"Moi, je n'y suis pour rien. Je respecte la parole de cet homme. Je l'entends mais je suis pas garant de la vérité, je ne suis pas garant de sa sincérité. Je n'ai pas du tout l'impression qu'il me manipule parce qu'on est dans un rapport qui, au fil du temps, est devenu de plus en plus confiant, mais j'entends d'un côté quelque-chose qui ne correspond pas à l'arrêt de la cour d'assises. Donc je me demande s'il n'y aurait pas un travail à faire là-dessus", a expliqué Me Dayez, lundi, à l'issue de l'audience du Tribunal de l'Application des Peines (TAP) de Bruxelles qui a ordonné une nouvelle expertise psychiatrique de Marc Dutroux pour mai 2020 au plus tard.

"Jusqu'à son dernier souffle"

"L'enlèvement de Julie et Mélissa, vraisemblablement jusqu'à son dernier souffle il contestera en être l'auteur. Vous savez, moi, j'acte cela. Je n'ai pas vocation à refaire le procès. J'entends, et je pense qu'il a besoin d'une écoute attentive pour pouvoir s'exprimer. Ce qu'il en ressortira? Nous verrons bien le moment venu", a poursuivi le pénaliste.

* * * * *

Tâches proposées
A – Indiquez si chacune des affirmations suivantes concorde avec l'extrait sur Marc Dutroux, en répondant par oui ou par non et en citant les mots décisifs du texte :
(i) Le Tribunal de l'Application des Peines de Bruxelles a ordonné une nouvelle expertise psychiatrique de Marc Dutroux.
(ii) Me Dayez dit avoir l'impression d'être manipulé par son client.
(iii) Me Dayez se donne pour mission de refaire le procès.
B – Répondez aux questions suivantes à partir de l'extrait sur Marc Dutroux :
(i) Quelle juridiction a tenu l'audience de lundi ?
(ii) Quelle échéance est fixée pour la nouvelle expertise psychiatrique ?
(iii) Par quel terme le dernier paragraphe désigne-t-il Me Dayez ?
C – Reprenez l'extrait sur Marc Dutroux après sa dernière phrase et poursuivez-en le récit.

* * * * *

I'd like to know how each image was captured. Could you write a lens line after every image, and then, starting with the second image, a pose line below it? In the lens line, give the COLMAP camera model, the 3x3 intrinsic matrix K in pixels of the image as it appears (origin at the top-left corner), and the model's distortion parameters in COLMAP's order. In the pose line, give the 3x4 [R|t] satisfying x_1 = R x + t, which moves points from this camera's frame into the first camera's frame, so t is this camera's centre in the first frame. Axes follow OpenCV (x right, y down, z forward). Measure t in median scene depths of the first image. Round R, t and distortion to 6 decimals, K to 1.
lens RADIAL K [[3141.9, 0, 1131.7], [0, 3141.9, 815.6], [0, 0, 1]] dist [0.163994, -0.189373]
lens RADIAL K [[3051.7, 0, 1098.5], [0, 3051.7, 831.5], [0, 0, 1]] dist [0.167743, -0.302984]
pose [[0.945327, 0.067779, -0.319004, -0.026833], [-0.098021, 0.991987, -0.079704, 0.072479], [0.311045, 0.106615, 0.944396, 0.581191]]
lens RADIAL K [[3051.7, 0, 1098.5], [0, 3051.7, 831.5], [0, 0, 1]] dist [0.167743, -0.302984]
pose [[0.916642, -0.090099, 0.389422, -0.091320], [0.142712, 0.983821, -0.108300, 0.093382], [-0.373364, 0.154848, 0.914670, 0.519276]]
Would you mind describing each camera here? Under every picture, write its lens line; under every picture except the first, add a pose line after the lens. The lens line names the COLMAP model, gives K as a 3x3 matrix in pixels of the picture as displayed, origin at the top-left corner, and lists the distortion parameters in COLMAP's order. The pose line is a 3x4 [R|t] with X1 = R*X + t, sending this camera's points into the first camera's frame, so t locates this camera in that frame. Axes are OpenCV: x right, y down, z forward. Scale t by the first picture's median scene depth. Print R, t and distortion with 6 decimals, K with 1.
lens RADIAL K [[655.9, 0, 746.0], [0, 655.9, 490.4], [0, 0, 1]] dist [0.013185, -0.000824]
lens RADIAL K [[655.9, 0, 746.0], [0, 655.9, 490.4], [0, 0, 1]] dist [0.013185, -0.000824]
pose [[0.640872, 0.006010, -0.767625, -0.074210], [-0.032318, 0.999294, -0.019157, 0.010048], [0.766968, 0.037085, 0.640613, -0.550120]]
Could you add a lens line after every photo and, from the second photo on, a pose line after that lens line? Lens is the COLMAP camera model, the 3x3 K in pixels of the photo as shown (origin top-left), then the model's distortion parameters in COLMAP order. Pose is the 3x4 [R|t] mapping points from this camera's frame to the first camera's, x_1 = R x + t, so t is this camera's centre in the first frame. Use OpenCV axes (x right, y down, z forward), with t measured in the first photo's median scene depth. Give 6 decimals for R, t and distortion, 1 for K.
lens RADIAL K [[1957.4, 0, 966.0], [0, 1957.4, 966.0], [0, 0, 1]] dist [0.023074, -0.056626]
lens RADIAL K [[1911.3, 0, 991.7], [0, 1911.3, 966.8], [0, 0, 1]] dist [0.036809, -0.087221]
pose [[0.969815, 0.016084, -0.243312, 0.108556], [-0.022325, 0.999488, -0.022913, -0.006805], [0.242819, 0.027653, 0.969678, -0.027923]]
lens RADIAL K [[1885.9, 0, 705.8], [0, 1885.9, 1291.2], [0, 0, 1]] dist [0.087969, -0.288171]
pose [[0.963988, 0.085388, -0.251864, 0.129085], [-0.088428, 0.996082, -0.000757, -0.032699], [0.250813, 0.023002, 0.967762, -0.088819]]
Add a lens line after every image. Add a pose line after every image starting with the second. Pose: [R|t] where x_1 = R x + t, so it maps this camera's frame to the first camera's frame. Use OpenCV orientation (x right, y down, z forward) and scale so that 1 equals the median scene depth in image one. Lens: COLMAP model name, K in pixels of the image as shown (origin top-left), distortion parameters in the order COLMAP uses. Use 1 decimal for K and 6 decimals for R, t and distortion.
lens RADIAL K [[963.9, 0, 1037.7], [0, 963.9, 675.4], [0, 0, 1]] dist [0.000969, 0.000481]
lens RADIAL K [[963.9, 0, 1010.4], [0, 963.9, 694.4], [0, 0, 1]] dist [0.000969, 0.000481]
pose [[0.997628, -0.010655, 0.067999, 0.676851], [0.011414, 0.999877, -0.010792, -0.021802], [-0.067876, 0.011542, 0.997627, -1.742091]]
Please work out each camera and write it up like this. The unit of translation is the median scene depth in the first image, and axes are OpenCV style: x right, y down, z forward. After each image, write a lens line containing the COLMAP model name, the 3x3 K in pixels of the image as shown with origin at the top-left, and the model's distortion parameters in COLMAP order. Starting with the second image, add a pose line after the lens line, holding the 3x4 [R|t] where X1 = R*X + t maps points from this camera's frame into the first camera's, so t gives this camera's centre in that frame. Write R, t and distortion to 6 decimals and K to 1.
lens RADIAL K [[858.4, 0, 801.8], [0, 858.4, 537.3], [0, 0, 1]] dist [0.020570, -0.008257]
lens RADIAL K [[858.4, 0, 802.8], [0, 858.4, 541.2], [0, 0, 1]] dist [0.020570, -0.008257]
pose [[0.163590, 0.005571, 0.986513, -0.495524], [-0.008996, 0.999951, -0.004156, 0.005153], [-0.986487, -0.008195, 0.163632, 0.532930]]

* * * * *

Réponses par tâche
A –
(i) Oui : « qui a ordonné une nouvelle expertise psychiatrique de Marc Dutroux pour mai 2020 au plus tard ».
(ii) Non : « Je n'ai pas du tout l'impression qu'il me manipule ».
(iii) Non : « Je n'ai pas vocation à refaire le procès. »

B –
(i) Le Tribunal de l'Application des Peines (TAP) de Bruxelles.
(ii) Mai 2020 au plus tard.
(iii) « le pénaliste ».

C –
"Quand il énonce certaines vérités, on ne veut pas l'entendre non plus. La lettre qu'il a adressée à monsieur Lejeune contenait des choses importantes", a encore déclaré Me Dayez. "Ma mission n'est pas de demander la révision du procès. Simplement, je pense que pour la paix des familles, il serait important que le jour venu on puisse résumer à l'attention de celles-ci quelle est sa vérité à lui. Je ne désespère pas de pouvoir dire un jour: 'voilà, faites-en ce que vous voulez, mais voilà quelle est sa vérité définitive'".